ACTIVITY:
From the records below, copy out exactly the lines from the one containing "ng to make his" to the one containing "not be evicted, that the Landlord owes the", both included. Add nothing else.

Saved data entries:
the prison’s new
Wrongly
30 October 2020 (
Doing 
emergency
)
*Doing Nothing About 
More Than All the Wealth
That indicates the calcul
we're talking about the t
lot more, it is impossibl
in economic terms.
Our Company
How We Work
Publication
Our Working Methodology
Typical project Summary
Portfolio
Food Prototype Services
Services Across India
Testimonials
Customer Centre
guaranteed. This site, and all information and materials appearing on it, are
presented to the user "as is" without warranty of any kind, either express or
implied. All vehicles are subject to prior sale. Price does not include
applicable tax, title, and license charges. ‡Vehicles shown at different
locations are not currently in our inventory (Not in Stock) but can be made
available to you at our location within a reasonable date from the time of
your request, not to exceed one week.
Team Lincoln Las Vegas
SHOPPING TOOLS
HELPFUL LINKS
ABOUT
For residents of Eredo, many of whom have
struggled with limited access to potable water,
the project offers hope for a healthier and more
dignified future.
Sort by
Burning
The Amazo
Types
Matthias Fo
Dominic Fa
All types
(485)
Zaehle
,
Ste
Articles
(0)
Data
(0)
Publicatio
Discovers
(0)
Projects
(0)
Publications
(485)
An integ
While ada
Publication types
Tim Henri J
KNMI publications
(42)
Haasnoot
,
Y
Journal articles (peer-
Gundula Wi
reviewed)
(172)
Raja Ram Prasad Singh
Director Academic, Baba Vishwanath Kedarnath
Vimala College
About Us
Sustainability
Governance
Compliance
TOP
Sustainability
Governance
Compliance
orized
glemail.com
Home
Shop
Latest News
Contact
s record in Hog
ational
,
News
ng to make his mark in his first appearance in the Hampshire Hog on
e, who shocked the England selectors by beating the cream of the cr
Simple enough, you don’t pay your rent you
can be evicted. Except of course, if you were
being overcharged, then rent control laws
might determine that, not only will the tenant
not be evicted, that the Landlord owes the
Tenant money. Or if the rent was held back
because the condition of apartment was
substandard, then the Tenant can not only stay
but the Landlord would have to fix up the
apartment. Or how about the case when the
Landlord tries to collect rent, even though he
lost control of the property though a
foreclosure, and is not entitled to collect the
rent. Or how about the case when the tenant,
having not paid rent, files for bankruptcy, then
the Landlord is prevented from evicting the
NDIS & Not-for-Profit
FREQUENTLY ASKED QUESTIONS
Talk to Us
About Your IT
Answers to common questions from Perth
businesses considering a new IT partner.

ANSWER TO THIS EXERCISE:
ng to make his mark in his first appearance in the Hampshire Hog on
e, who shocked the England selectors by beating the cream of the cr
Simple enough, you don’t pay your rent you
can be evicted. Except of course, if you were
being overcharged, then rent control laws
might determine that, not only will the tenant
not be evicted, that the Landlord owes the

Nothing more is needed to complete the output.